Unbeatable é um dos jogos itnernacionais presentes na mostra
“Tivemos uma aceitação bem legal dentro dos estúdios brasileiros. Mas do pessoal de fora, percebemos uma certa desconfiança, sobre o que é o festival, de ceder o seu projeto, o que eu acho justo. Você não sabe como vai ser a curadoria, em que contexto estará… então tivemos que fazer um pouco dessa conversa e mostrar que somos bem intencionados”, diz Ariel. A esperança, segundo a dupla, é que a primeira edição consiga justamente abrir portas e trazer cada vez mais produtores de conteúdo LGBTQ+.
Uma das principais preocupações do evento foi justamente a de uma curadoria acessível a todos os públicos. “A gente até discutiu, porque existe uma produção LGBTQ+ que aborda temas mais adultos. Isso é super potente e super válido, mas a gente buscou, no primeiro ano, por uma questão de local (o Sesc), de uma iniciativa inédita, de apresentar para São Paulo e para o Brasil de jogos adequados para a família toda”, ressalta Ariel.

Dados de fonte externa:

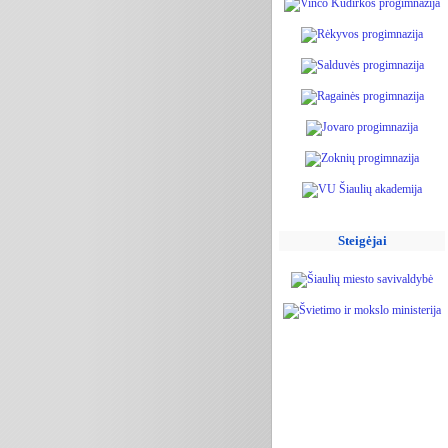
Steigėjai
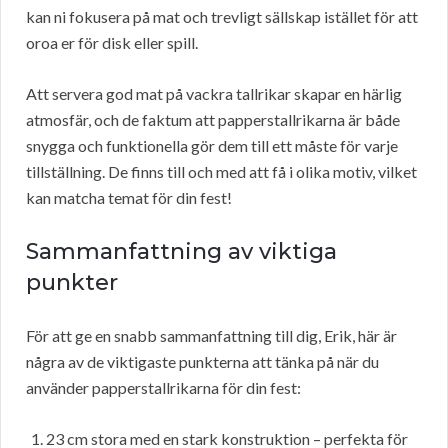
kan ni fokusera på mat och trevligt sällskap istället för att
oroa er för disk eller spill.
Att servera god mat på vackra tallrikar skapar en härlig
atmosfär, och de faktum att papperstallrikarna är både
snygga och funktionella gör dem till ett måste för varje
tillställning. De finns till och med att få i olika motiv, vilket
kan matcha temat för din fest!
Sammanfattning av viktiga
punkter
För att ge en snabb sammanfattning till dig, Erik, här är
några av de viktigaste punkterna att tänka på när du
använder papperstallrikarna för din fest:
23 cm stora med en stark konstruktion – perfekta för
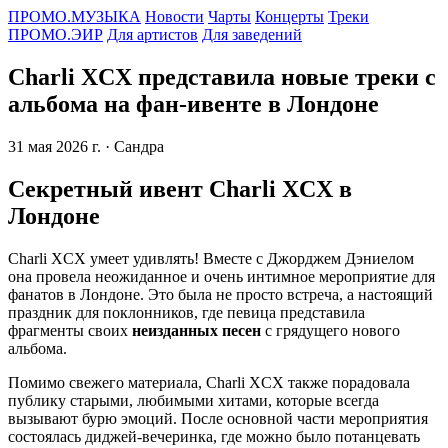
ПРОМО.МУЗЫКА
Новости
Чарты
Концерты
Треки
ПРОМО.ЭИР
Для артистов
Для заведений
Charli XCX представила новые треки с
альбома на фан-ивенте в Лондоне
31 мая 2026 г.
· Сандра
Секретный ивент Charli XCX в
Лондоне
Charli XCX умеет удивлять! Вместе с Джорджем Дэниелом
она провела неожиданное и очень интимное мероприятие для
фанатов в Лондоне. Это была не просто встреча, а настоящий
праздник для поклонников, где певица представила
фрагменты своих
неизданных песен
с грядущего нового
альбома.
Помимо свежего материала, Charli XCX также порадовала
публику старыми, любимыми хитами, которые всегда
вызывают бурю эмоций. После основной части мероприятия
состоялась диджей-вечеринка, где можно было потанцевать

A escolha também passou por uma ideia de desmistificar estigmas de jogos desenvolvidos por estes grupos. Sofia aponta que a mostra conta com jogos que falam sobre a experiência de ser queer, como Other People’s Problem, ou títulos em que a experiência queer está dentro da narrativa, como Kitsune Tails. “Esse contexto LGBTQ+ está simplesmente inserido na narrativa. Ela poderia facilmente não ter personagens queer e funcionaria da mesma forma. A ideia é desmistificar. Não necessariamente porque o jogo tem um personagem LGBTQ+ que o jogo vai ser sobre isso.”
Com o fechamento da primeira edição, a dupla já pensa na organização da próxima, mas a questão esbarra em viabilizar o evento financeiramente. Mas, caso esse obstáculo seja superado, a ideia é deixar o evento ainda mais diversificado, trazendo uma mostra com jogos para toda a família e outra apenas para maiores de idade, que aborda temáticas mais adultas. “Talvez, fazer uma homenagem a jogos eróticos, porque eles não vão para eventos de games, não são aceitos. A gente acha isso absurdo porque eles também fazem parte da cultura, ela é paralela, underground, mas existe e também tem de ser celebrada”, finaliza Sofia.